Once again, the equation just didn’t add up.
So many of the factors, the variables, the stats were in the Kings’ favor Saturday afternoon.
The NHL’s leader in shot differential, they peppered the opposing goal all game, putting 45 pucks on net to the Arizona Coyotes’ 19. Winners in four of their previous five, the Kings overcame a sluggish start to generate most of the momentum throughout. In the dying minutes, they mounted a comeback charge too.
None of it was enough in a 3-2 loss at Staples Center that keeps the Kings last in the Western Conference.
“We’re not playing to stay close, we’re playing to try to win,” coach Todd McLellan said, adding: “I thought we created more, played with a little more authority. … I thought we had what we needed to give ourselves a chance.”
Indeed, it isn’t structural errors or slacking effort that is dragging the Kings down. They are simply struggling to put the puck in the net enough. Saturday’s loss was perhaps the most extreme example yet.
“The finish part is the tough part,” McLellan said. “That’s a question 31 teams ask themselves throughout the season.”
Few clubs, however, are coming up with as seemingly few answers as the Kings.
They average six more shots per game than their opponents, yet have been outscored by 19. They began Saturday ranked 12th in the league in scoring chances created, yet are second-to-last in shooting percentage. Though their special teams continue to struggle, their five-on-five play doesn’t quite square with their 9-13-1 record either.
“Sometimes it’s having a second or two more with the puck, or a second or two less with the puck,” McLellan said. “Every player is a little bit different. Every player has a different panic point. It’s not carte blanche for the whole team. We’ve got to work with everyone and try to solve it.”

(Stored items from the dataset)
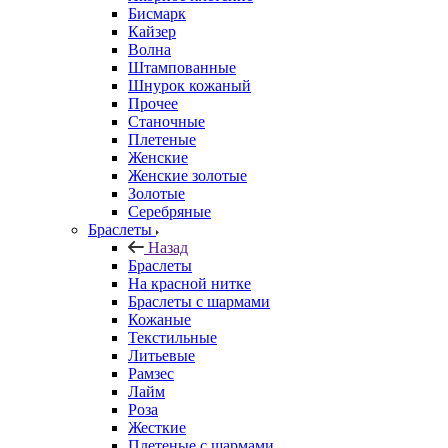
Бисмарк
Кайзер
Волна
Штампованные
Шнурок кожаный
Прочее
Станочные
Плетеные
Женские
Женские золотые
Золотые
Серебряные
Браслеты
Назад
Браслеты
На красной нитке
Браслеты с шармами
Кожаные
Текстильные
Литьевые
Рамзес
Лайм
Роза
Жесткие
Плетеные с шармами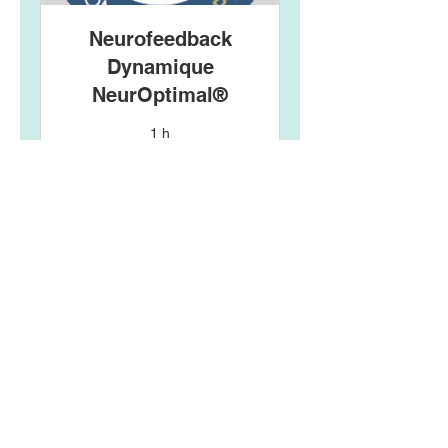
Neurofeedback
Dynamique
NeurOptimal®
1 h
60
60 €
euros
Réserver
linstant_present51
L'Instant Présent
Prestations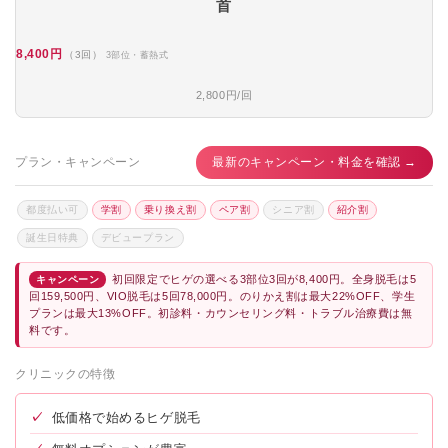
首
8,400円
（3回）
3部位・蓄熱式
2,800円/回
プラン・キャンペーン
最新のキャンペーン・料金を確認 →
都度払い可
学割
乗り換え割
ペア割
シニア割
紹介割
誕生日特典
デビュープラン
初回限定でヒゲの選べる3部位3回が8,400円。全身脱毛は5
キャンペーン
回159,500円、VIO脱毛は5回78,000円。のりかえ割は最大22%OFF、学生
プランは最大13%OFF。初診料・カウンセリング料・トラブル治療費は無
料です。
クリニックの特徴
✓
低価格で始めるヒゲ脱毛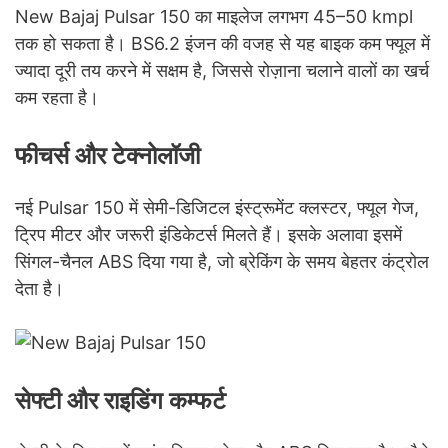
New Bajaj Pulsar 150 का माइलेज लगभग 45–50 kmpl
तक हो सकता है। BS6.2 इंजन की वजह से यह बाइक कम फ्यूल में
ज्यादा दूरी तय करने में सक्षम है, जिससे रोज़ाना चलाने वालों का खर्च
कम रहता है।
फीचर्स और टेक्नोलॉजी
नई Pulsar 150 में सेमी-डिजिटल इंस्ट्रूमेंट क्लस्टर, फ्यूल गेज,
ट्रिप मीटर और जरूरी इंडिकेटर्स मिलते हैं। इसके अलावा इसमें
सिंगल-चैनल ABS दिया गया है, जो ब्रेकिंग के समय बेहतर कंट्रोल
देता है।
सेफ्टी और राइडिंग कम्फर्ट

__WORK INSTRUCTION__: Write the next part of the article on the Kings' loss, continuing from its last paragraph. The listing is separate material, apart from the article on the Kings' loss.

__YOUR RESPONSE__:
Such struggles sucked the life out of Saturday’s start. After bouncing back from a bad opening shift, the Kings took eight of the game’s first 13 shots. No. 14, however, found the back of their net, with Phil Kessel cashing in on a creative passing sequence during a Coyotes man advantage.
The Kings responded early in the second. Anze Kopitar buried a power-play goal of his own to tie the score, clobbering a Drew Doughty pass from the corner with a one-timer near the far-side circle. After that, the Kings kept possession in the offensive end for most of the frame as well.
But one neutral zone giveaway sprung the Coyotes the other way for a rush that ended with Lawson Crouse (who later left the game after a scary sliding collision with the boards) poking a bouncing puck past Jonathan Quick (who stopped 16 shots) to make it 2-1.
“All it takes is one mistake,” center Blake Lizotte said. “Five-on-five we were good, except for 30 seconds. That’s the difference.”
Still, the Kings came back and controlled the third, outshooting the Coyotes 17-7 and testing Arizona goalie Antti Raanta with several chances on a power play. But they couldn’t break through until after the Coyotes tacked on an empty-netter to put the game out of reach, Nikolai Prokhorkin’s consolation tally with 1:35 remaining unable to keep the Kings from falling to 0-11-0 when trailing after two.
McLellan couldn’t identify any quick fixes to the Kings’ goal-scoring struggles. He thinks they’ve been plenty patient and isn’t sure simply throwing more bodies in front is the answer either. Really, there is no perfect formula for finding the back of the net. It requires skill, scoring sense, and a little bit of luck.
As long as the Kings continue to lack that part of the game — their 2.61 goals-per-game average is fourth worst in the NHL — losses like Saturday’s likely will keep piling up.
“While it’s happening, it’s important to not get frustrated,” defenseman Alec Martinez said. “At the end of the day, against a team like that, you’ve got to stay patient, stay playing the game the right way, and you will get chances.”